┌─ Document

Figure 3 — Run Scored vs Runs Allowed. Every point above the diagonal is a net run loser; every point below is a net winner. Playoff teams cluster in the lower-right.

2.4 Pattern 3 — Offensive metrics over time (era trend)

era <- baseball |>
  group_by(Year) |>
  summarise(avg_RS  = mean(RS),
            avg_OBP = mean(OBP),
            avg_BA  = mean(BA), .groups = "drop")

p_rs <- ggplot(era, aes(x = Year, y = avg_RS)) +
  geom_line(color = C1, linewidth = 1) +
  geom_smooth(method = "loess", se = TRUE, color = C2,
              fill = C2, alpha = 0.12, linewidth = 0.6) +
  annotate("rect", xmin = 1994, xmax = 2005,
           ymin = -Inf, ymax = Inf,
           fill = C5, alpha = 0.12) +
  annotate("text", x = 1999.5, y = 688, label = "High-scoring\nera", color = C5,
           size = 3, fontface = "bold") +
  labs(title = "League-Average Runs Scored", x = "Year", y = "Avg RS") +
  theme_minimal(base_size = 12)

└─

Given task A
In the era-trend plotting code, swap "loess" for "lm" and reproduce the code from "p_rs <- ggplot(era, aes(x" to "theme_minimal(base_size = 12)".
Given task B
In the era-trend plotting code, which years bound the shaded rectangle annotation?

┌─ Data supplied

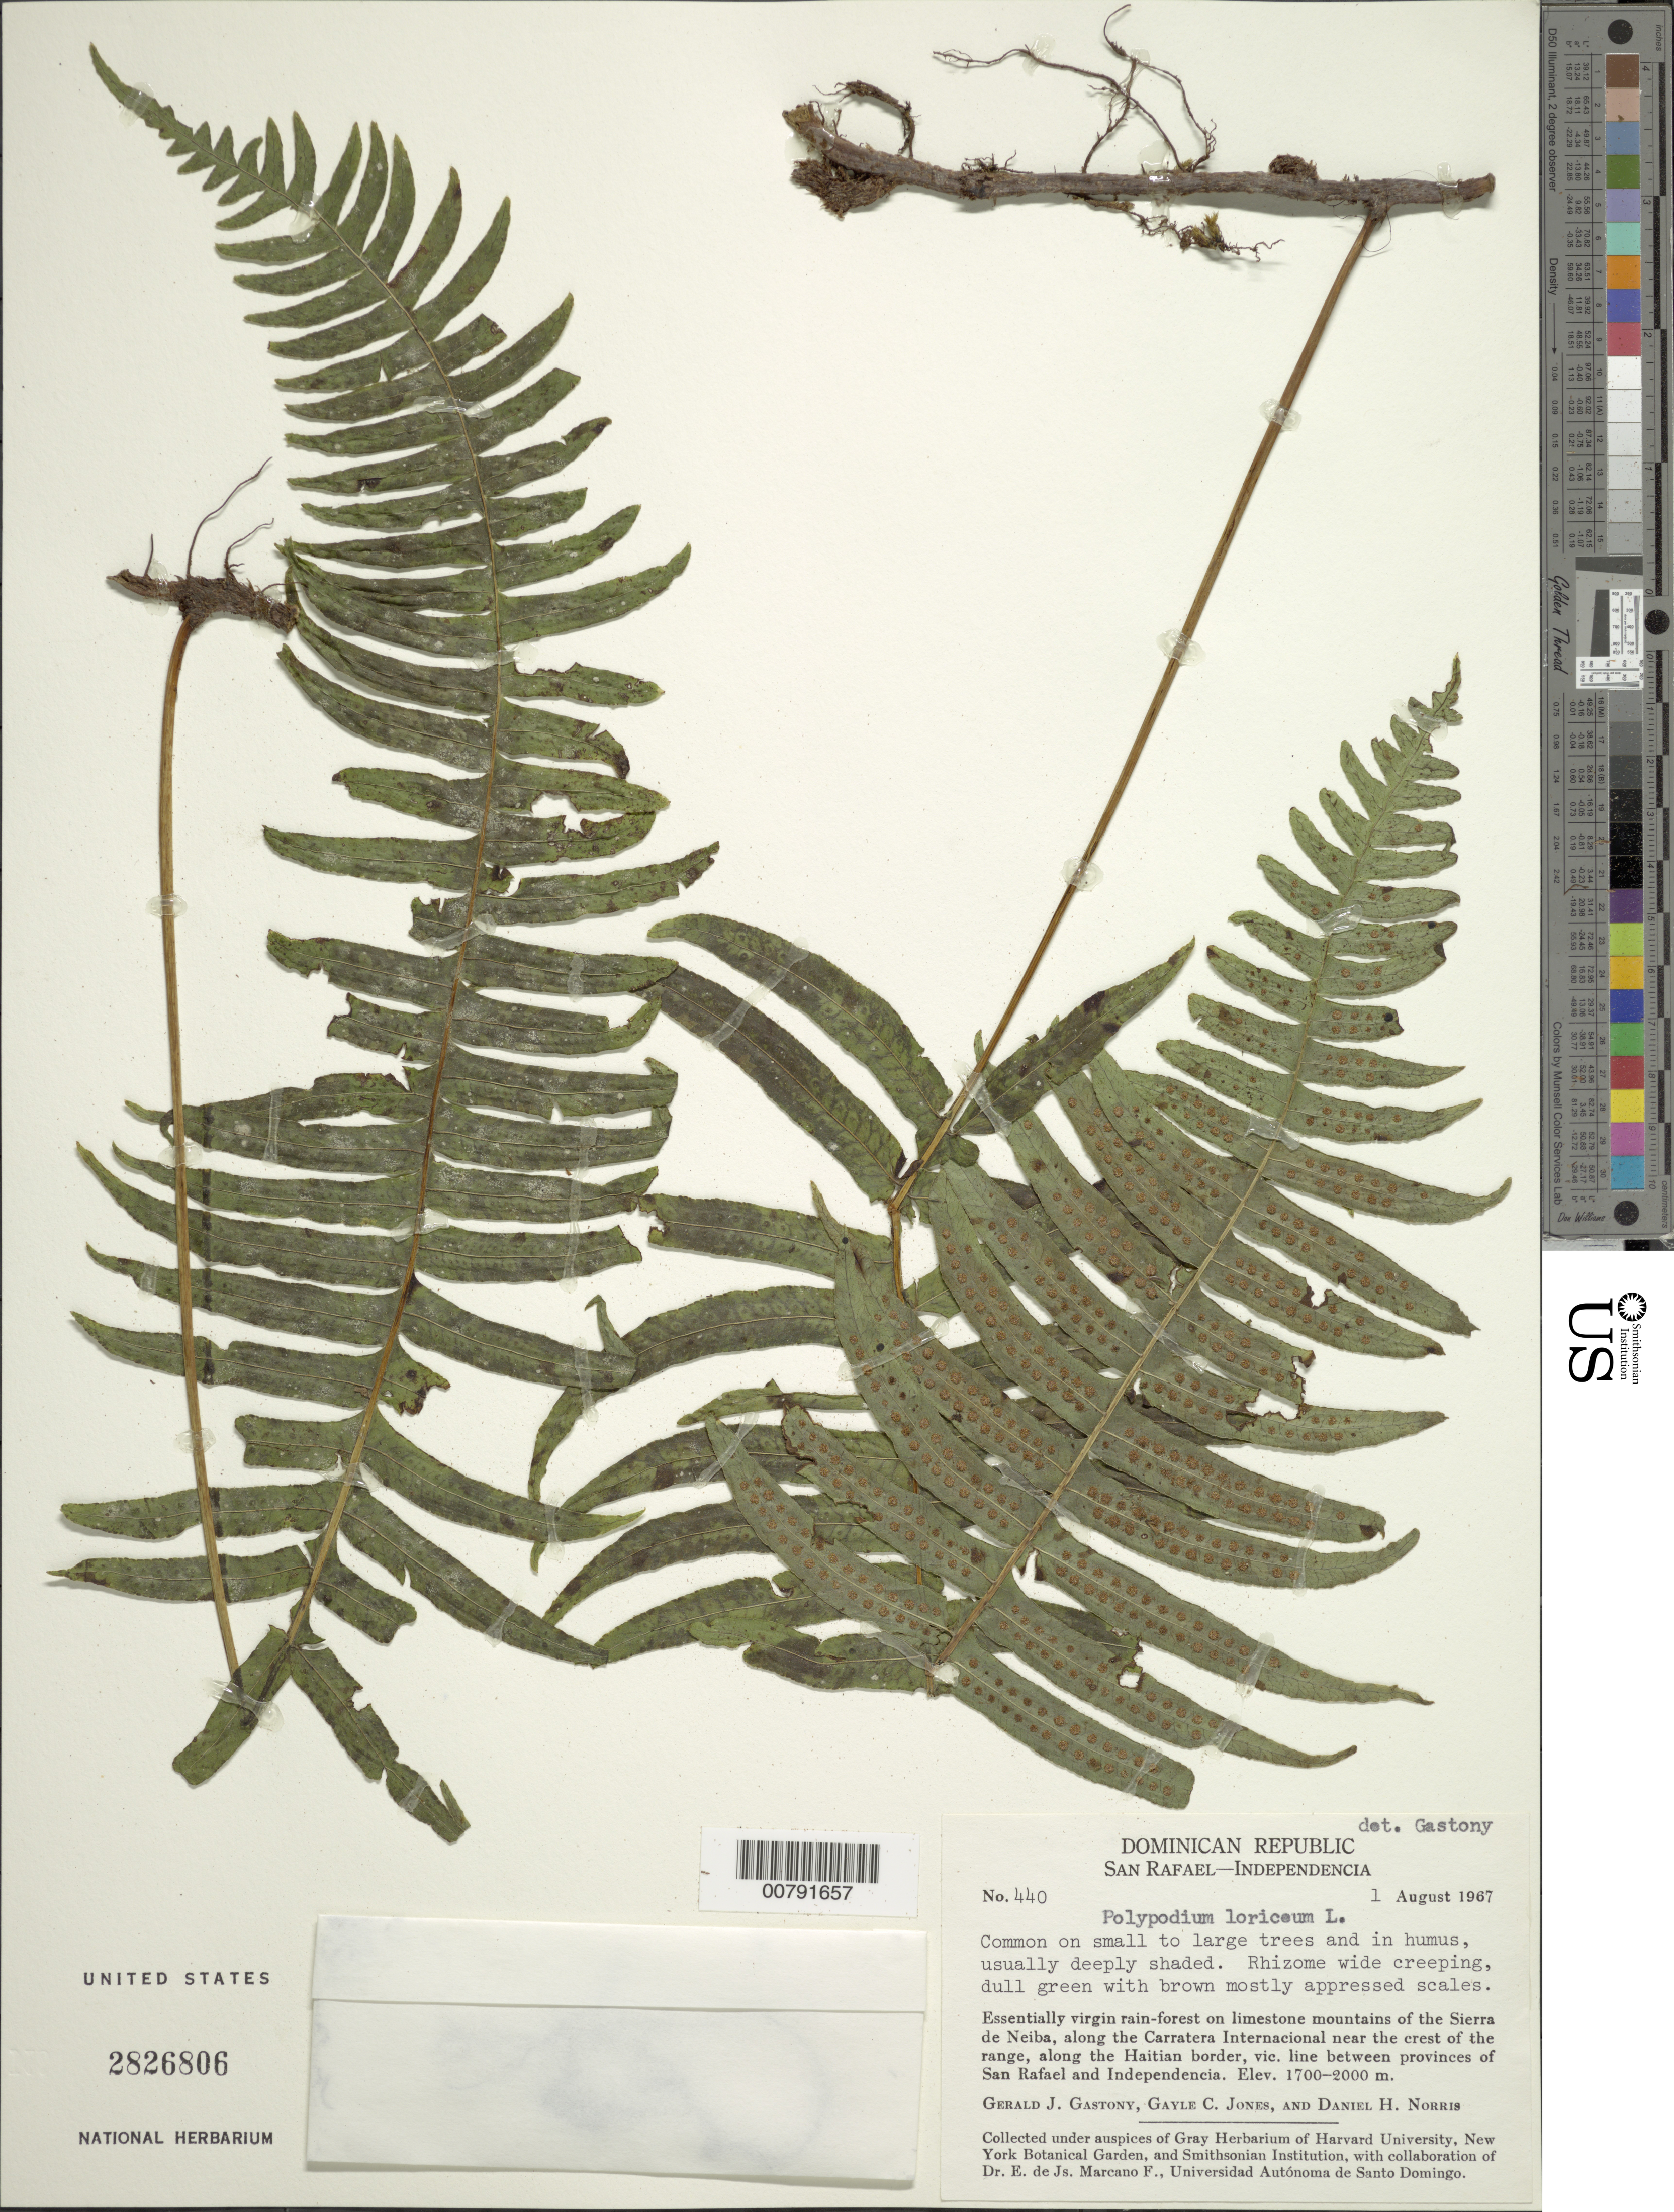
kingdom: Plantae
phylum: Tracheophyta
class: Polypodiopsida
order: Polypodiales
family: Polypodiaceae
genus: Serpocaulon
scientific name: Serpocaulon loriceum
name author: (L.) A.R. Sm.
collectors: G. Gastony, G. C. Jones & D. H. Norris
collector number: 440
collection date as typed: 01 Aug 1967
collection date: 1967-08-01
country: Dominican Republic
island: Hispaniola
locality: San Rafael-Independencia; Sierra de Neiba, along Carratera Internacional, along Haitian border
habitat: Essentially virgin rainforest on limestone mountains; on small to large trees and in humus, usually deeply shaded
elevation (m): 1700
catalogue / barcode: US 2826802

└─

Task result A
p_rs <- ggplot(era, aes(x = Year, y = avg_RS)) +
  geom_line(color = C1, linewidth = 1) +
  geom_smooth(method = "lm", se = TRUE, color = C2,
              fill = C2, alpha = 0.12, linewidth = 0.6) +
  annotate("rect", xmin = 1994, xmax = 2005,
           ymin = -Inf, ymax = Inf,
           fill = C5, alpha = 0.12) +
  annotate("text", x = 1999.5, y = 688, label = "High-scoring\nera", color = C5,
           size = 3, fontface = "bold") +
  labs(title = "League-Average Runs Scored", x = "Year", y = "Avg RS") +
  theme_minimal(base_size = 12)

Task result B
1994 to 2005.